Oil ends 2015 battered by supply glut
Oil prices pared losses but ended 2015 sharply lower as the ‘black gold’ was battered by prolonged global oversupply
Oil prices pared losses Thursday but ended 2015 sharply lower as the “black gold” was battered by prolonged global oversupply and a slowdown in energy-hungry China’s economy.
North Sea Brent, the European benchmark for oil, dropped almost 35 percent over the year, while the US benchmark West Texas Intermediate (WTI) fell 30 percent.
“With Brent crude oil hovering near 11-year lows and WTI not faring all that much better, the markets are ending the year on a somber note, consistent with what we see as ongoing physical oversupply,” said Tim Evans of Citi Futures.

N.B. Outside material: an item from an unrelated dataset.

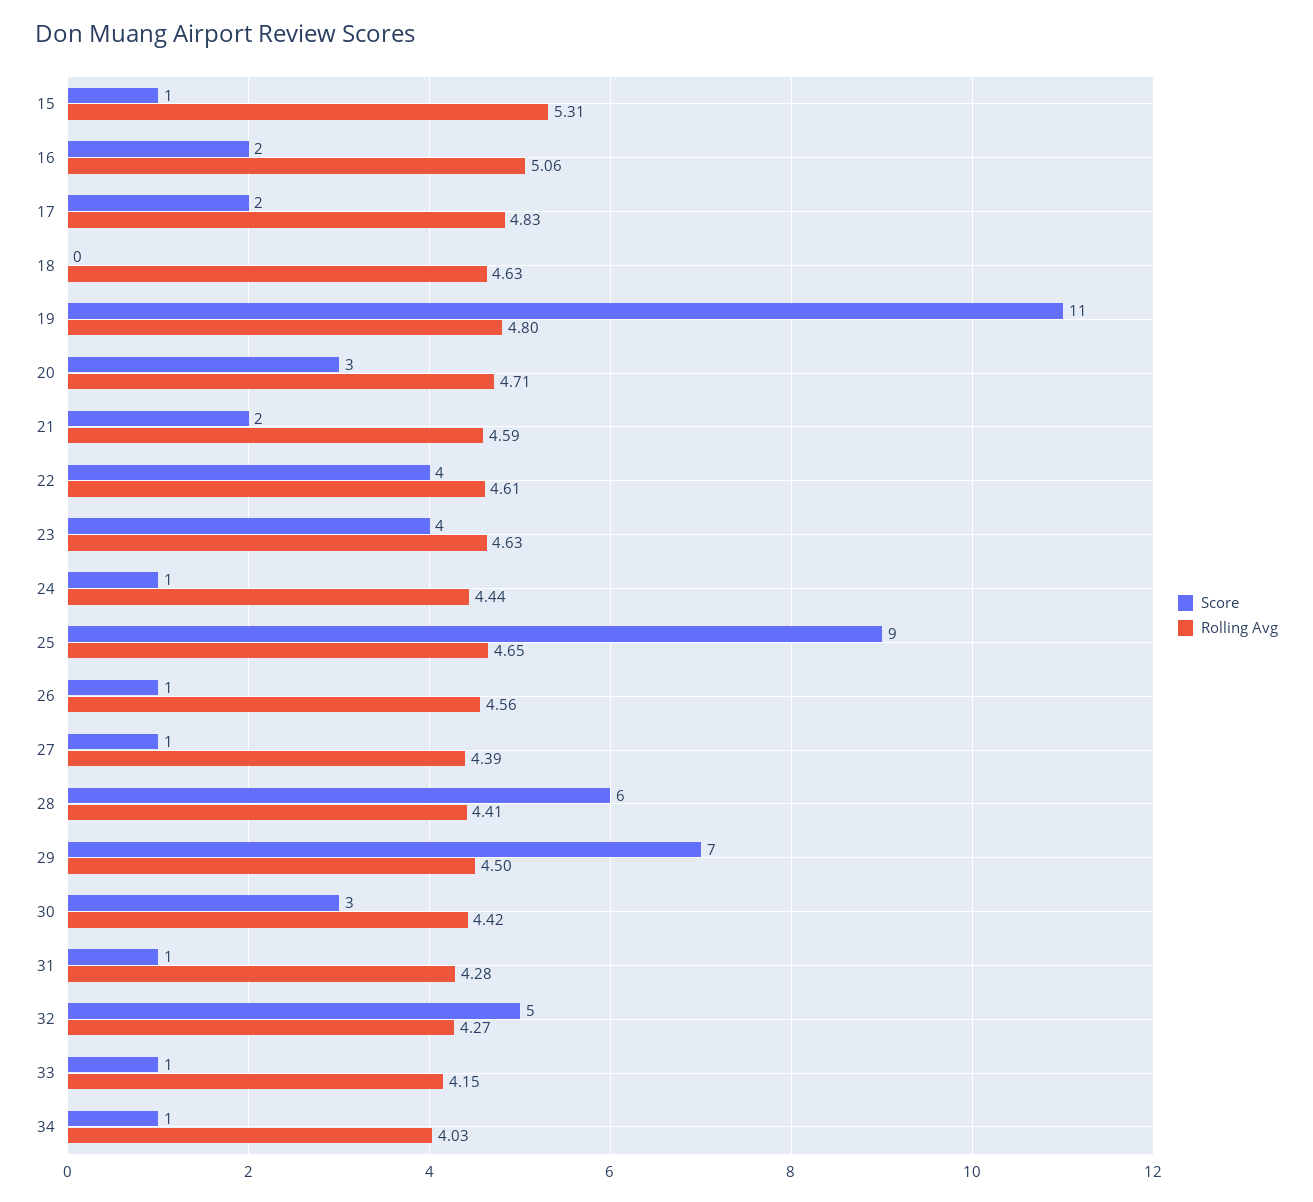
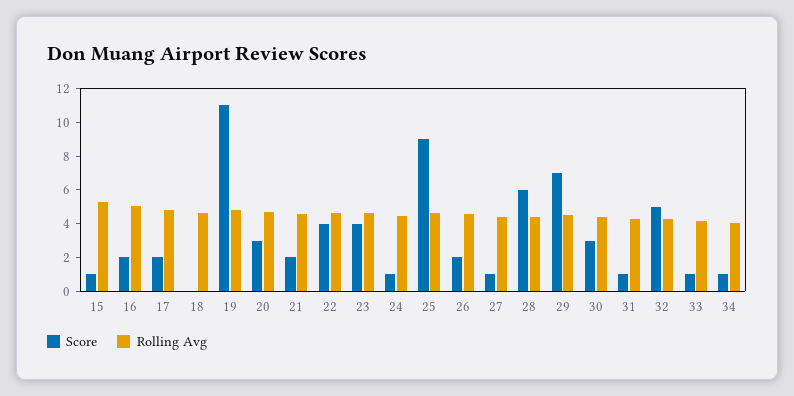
Score, 26: 1 -> 2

The key futures contracts finished Thursday with modest daily gains. WTI for delivery in February rose 44 cents to close at $37.04 on the New York Mercantile Exchange.
In London, Brent for February delivery rose 82 cents to $37.28 a barrel.
The modest rebound Thursday may stem from investors trying to minimize risks after betting on prices to fall ahead of the long New Year’s weekend, said Andy Lipow of Lipow Oil Associates. Markets are closed Friday.
“It could be simply end-of-year short-covering because the market has been so bearish,” he said, “and people squaring their positions.”
Crude futures have dived from more than $100 a barrel in mid-2014 as abundant supplies were exacerbated by strong output by OPEC and the United States.
Prices have particularly slumped since December 4 when the Organization of the Petroleum Exporting Countries decided against limiting production as members fight to keep market share.
Also weighing on market sentiment was China as growth slowed in the economy of the world’s largest energy consumer. And OPEC member Iran was poised to boost crude exports after sanctions are lifted, part of its landmark nuclear agreement with major powers.
“We know the market is oversupplied and as we go into 2016 the market will await the return of Iranian oil,” Lipow said.
Potentially adding to the supply worries was action by the U.S. Congress earlier this month to end the 40-year-old U.S. ban on exports of crude oil producted in the country.
NuStar Energy and ConocoPhillips announced Wednesday they were loading “what they believe to be the nation’s first export cargo of U.S.-produced light crude oil” since the ban was lifted.